On 04/03/2012, at 11:00 PM, [email protected] wrote:

> Hi! I would like to know if other Mac/Qt (optionally also Python) developers 
> are having as many problems as I do.
> 
> MacPorts installs Qt as a normal library, although there is a variant (non 
> default) that will compile it as a OSX framework. That is fine for non 
> developers, but I noticed that not having a framework is a nightmare if I 
> want to debug my Qt apps. Some times I am forced to compile without debug 
> info, other times my screen get full of warnings about missing symbols. In 
> those cases I can debug my code if I filter out all the warnings I get with 
> every debugger step.
> 
> For some reason, lately I can no longer debug without thousand of warnings a 
> hello world in qt. Something which could be fixed before with 
> DYLD_IMAGE_SUFFIX=_debug
> 
> Also I use a lot pyside and ipython, which do not compile if Qt was installed 
> as a framework. Therefore it is hard to debug apps with them
> 
> My solution so far is installing the official Qt binaries which are compiled 
> as a framework. Since that is the official default, I suppose that is the 
> reason I no longer have problems working with other Qt related tools such as 
> Pyside and iPython gui. 
> 
> So the big question for MacPort users is: Do Qt developers manage their 
> packages with MacPorts or just run away from it when there is something that 
> involves Qt?

Your mail implies you'd install Qt via macports.
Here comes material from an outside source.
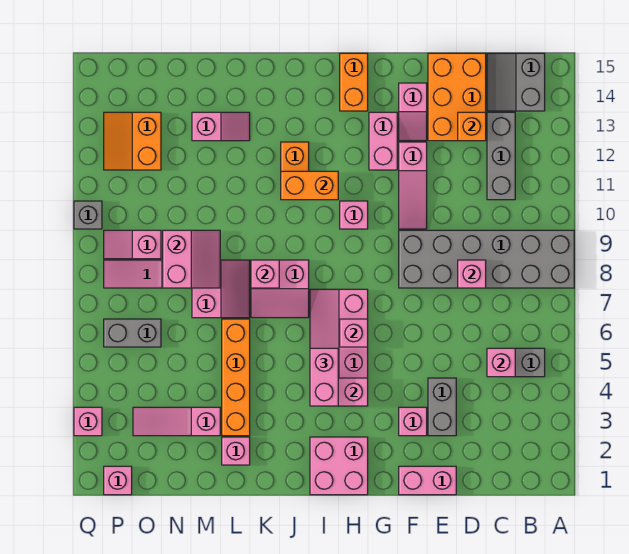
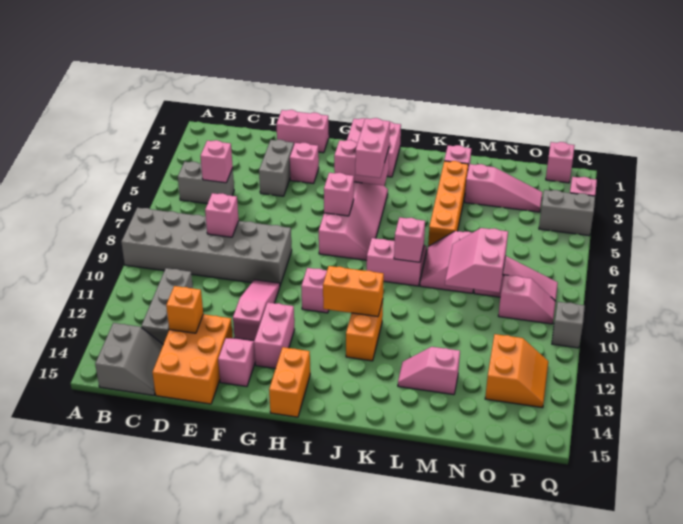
grey brick O6:P6 level 1 -> grey brick P4:Q4 level 1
Why would one do that instead 
of installing the Qt SDK ?
All the command line tools are available in the SDK (in fact I do not even know 
if qtbuilder works, I'm sure it does though.)

If you were installing a package that needed Qt would not macports install Qt 
as needed and transparently?

Again, pardon my ignorance, debug with a framework ??? ummm qDebug() and gdb ???